Reading text Start Marker

This kind of graphical horsepower is no longer prohibitively expensive. Most of the games named so far will run at medium- to high-detail levels at 1080p on a Core i3 processor with a sub-£100 graphics card.
Keep detail levels to medium, or drop the resolution, and they’ll run on an AMD A10-5800K APU. Advances in mobile processors mean that even reasonably inexpensive laptops can play games.
Complex simulations
It isn’t all about the visuals, however. Ocean Quigley is creative director at Maxis, working on the latest incarnation of SimCity. “I think that there are exciting things to do with tablets, but the sheer horsepower required to do something as ambitious as SimCity is available only on the PC,” he says. “PCs have become powerful enough that we can create a simulation experience that just wasn’t possible before.”
The new SimCity allows players to drill down into incredible levels of detail, with more accurate simulations of population behaviour, traffic and infrastructure. “Since it’s all 3D, you can enter the city in a way that wasn’t possible with earlier iterations.”

Reading text End Marker

Problems to solve:
(a) Answer these questions using the text on PC gaming hardware and SimCity, one answer per line:
(i) Which processor can run most of the games named at medium- to high-detail levels at 1080p?
(ii) Which AMD APU can run them if detail is kept to medium or the resolution is dropped?
(iii) What is Ocean Quigley's job?
(b) Write the next paragraph of the text on PC gaming hardware and SimCity, picking up right after its last sentence.

Dataset entries Start Marker

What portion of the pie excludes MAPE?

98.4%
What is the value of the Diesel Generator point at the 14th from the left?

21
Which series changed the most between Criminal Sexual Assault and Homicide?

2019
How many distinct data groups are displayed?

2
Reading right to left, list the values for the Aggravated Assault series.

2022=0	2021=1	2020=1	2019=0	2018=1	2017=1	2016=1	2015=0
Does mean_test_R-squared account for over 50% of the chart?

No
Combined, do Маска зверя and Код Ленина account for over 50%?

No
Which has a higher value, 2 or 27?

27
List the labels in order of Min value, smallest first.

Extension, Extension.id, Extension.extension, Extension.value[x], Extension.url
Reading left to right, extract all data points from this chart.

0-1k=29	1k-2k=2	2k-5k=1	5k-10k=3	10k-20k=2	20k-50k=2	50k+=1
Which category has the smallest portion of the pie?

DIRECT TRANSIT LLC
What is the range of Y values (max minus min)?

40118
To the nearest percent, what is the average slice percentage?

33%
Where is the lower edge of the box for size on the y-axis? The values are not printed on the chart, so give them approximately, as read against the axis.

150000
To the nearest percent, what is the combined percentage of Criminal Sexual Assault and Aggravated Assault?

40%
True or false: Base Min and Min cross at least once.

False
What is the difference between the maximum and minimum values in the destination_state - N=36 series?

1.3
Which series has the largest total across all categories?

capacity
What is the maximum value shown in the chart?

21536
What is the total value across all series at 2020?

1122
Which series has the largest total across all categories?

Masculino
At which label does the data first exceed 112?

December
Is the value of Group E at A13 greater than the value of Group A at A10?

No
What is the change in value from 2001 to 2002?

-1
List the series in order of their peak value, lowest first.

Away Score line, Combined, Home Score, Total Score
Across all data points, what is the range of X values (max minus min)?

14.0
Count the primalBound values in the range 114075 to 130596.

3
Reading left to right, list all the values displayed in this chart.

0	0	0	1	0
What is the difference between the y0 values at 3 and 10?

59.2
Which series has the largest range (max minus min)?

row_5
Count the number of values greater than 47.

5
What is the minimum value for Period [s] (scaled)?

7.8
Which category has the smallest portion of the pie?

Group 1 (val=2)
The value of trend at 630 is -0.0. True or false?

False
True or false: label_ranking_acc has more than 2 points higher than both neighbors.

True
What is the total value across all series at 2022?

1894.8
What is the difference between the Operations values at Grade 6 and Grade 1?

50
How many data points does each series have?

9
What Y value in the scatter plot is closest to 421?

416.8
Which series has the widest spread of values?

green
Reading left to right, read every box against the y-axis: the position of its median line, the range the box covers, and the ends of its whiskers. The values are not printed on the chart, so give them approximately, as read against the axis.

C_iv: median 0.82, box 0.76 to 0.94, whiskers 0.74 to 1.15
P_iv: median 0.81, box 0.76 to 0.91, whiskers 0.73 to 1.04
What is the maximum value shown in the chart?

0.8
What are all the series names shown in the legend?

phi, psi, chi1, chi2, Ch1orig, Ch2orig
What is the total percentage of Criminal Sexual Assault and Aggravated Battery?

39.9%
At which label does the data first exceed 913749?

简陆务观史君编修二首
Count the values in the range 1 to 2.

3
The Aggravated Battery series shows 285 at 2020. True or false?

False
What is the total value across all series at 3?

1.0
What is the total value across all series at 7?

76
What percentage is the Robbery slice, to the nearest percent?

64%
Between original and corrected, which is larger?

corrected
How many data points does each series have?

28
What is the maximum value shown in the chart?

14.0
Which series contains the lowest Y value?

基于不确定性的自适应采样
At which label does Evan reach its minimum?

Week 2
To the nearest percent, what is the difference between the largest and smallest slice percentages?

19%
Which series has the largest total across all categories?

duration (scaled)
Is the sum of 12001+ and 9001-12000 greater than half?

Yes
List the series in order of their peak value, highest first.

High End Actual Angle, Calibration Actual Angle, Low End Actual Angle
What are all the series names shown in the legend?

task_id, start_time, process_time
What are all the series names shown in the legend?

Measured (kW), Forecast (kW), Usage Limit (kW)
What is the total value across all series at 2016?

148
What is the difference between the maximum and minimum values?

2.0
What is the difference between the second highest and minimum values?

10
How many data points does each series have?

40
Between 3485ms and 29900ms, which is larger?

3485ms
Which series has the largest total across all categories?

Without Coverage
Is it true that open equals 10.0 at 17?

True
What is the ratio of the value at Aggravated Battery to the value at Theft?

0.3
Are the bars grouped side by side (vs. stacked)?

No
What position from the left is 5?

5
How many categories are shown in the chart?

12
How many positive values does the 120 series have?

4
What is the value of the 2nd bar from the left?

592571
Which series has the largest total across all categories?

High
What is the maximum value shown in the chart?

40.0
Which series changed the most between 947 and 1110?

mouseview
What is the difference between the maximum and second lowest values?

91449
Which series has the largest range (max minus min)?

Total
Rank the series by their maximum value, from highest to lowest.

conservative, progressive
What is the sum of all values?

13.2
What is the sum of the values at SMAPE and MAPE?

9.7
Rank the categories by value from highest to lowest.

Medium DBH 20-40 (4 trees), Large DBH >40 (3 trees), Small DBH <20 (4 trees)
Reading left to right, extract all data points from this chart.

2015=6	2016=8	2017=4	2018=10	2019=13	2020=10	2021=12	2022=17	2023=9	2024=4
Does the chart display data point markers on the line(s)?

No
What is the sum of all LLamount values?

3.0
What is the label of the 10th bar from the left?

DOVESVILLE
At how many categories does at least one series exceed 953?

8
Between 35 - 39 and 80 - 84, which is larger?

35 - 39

Dataset entries End Marker

Outputs for the tasks:
(a)
(i) A Core i3 processor, paired with a sub-£100 graphics card.
(ii) The AMD A10-5800K APU.
(iii) He is creative director at Maxis.

(b)
The PC also has a key strength in that it’s an open platform, ripe for independent development. “There’s very little barrier to entry, so all sorts of interesting games are cropping up,” says Quigley. “It’s a vibrant scene. The independent scene’s experimentation is adding all sorts of vitality to PC gaming.”
What’s more, he feels that “the fact that there’s no gatekeeper deciding what can happen on the platform is enabling this flourishing of diversity”.
“The shift to different business models, such as free-to-play [free games with optional paid-for features] and episodic [games delivered in chapters over time], allows people to create games in a different way,” says Button-Brown.
What’s more, he feels that “the more direct distribution channels, such as Steam and Origin, mean that the relationships with the customers can be so much more hands on. It feels like you’re making games directly for the people playing them.”
This dynamic relationship has another effect, enabling user-created patches, or “mods”. These can enhance Skyrim with better lighting and detailed textures, for example, or transform the military shooter Arma 2 into the bleak, apocalyptic zombie world of DayZ.
The big news, however, is that PC gaming’s reach is growing, creeping out of the back bedroom and into the lounge and even beyond. The shape of PC gaming is being transformed.
Going mobile
This year’s CES was short on surprises, but Nvidia pulled one out of the bag. Project Shield is its first gaming system: a handheld device with familiar Xbox-style controls, a 5in 720p touchscreen, and the firm’s new Tegra 4 SoC.
Wisely, the company isn’t trying to launch Shield as a totally new gaming platform.